人づくりこそ、国づくり…台湾の教育改革に命を奉げた六氏先生のエピソード (5/7ページ)
匪賊の襲撃によって7名が犠牲に
8人の教育事業は順調に理解を獲得。9月には生徒も21人に増えたので、甲・乙・丙の3クラスに分けて授業を行うなど、小学校は賑やかになってきました。
そんな中、台湾に残留していた清国軍の残党や匪賊(抗日ゲリラ)を征伐中だった北白川宮能久親王(きたしらかわのみや よしひさしんのう。
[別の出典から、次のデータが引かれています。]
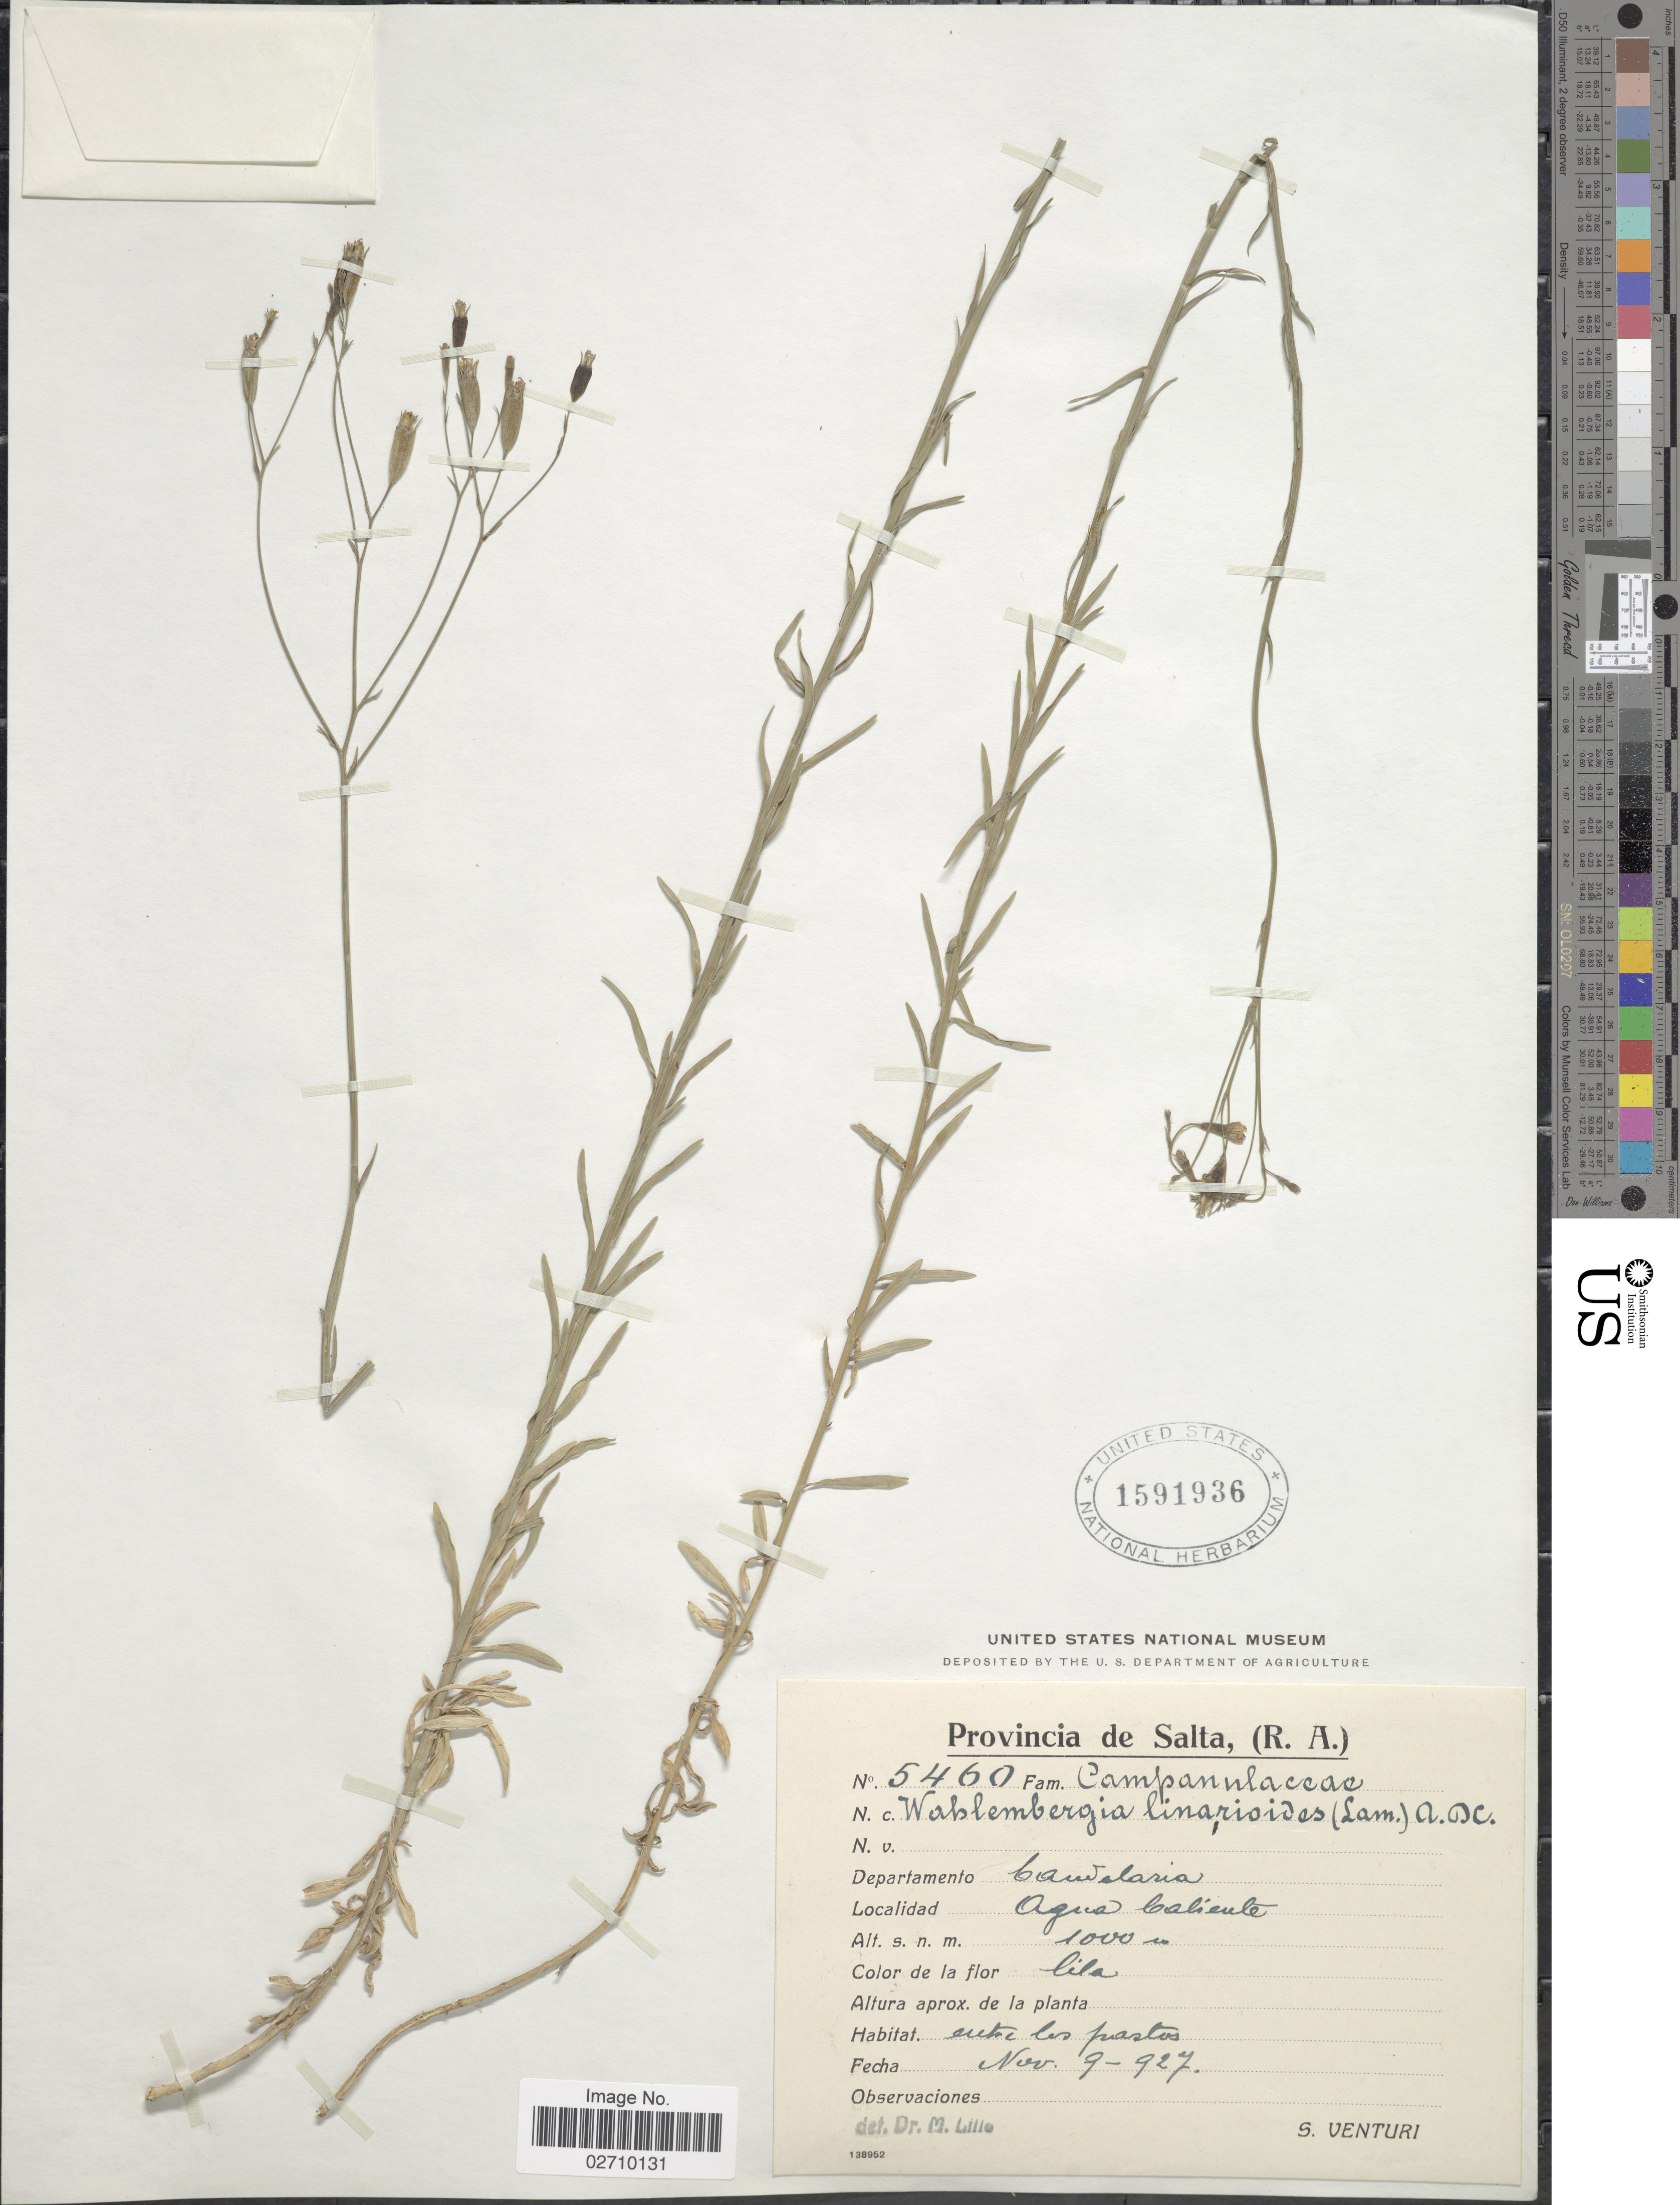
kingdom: Plantae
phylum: Tracheophyta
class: Magnoliopsida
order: Asterales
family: Campanulaceae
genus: Wahlenbergia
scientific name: Wahlenbergia linarioides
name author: (Lam.) A. DC.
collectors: S. Venturi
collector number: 5460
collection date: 1927-11-09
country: Argentina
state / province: Salta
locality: Departamento: Candelaria, Agua Caliente.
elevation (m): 1000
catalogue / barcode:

明治天皇の義叔父)が10月28日に陣中で薨去されたため、8人のうち伊沢と山田が親王の棺に随行、日本へ一時帰国します。
台湾に残った6名。左手前から右に桂金太郎、楫取道明、関口長太郎、左奥から中島長吉、井原順之助、平井数馬。Wikipediaより。
残った6名は変わらず授業を続けましたが、暮れごろになると台北の治安が悪化。匪賊らが「日本人の首に懸賞金をかける」と宣伝し、命を狙われるようになりました。
「どうか、日本へお逃げ下さい。あるいはせめて武器くらいはお持ち下さい」
必死に避難を勧める地域住民に対して、6名は毅然と答えます。
「身に寸鉄を帯びずして住民の群中に這入(はい)らねば、教育の仕事は出来ない。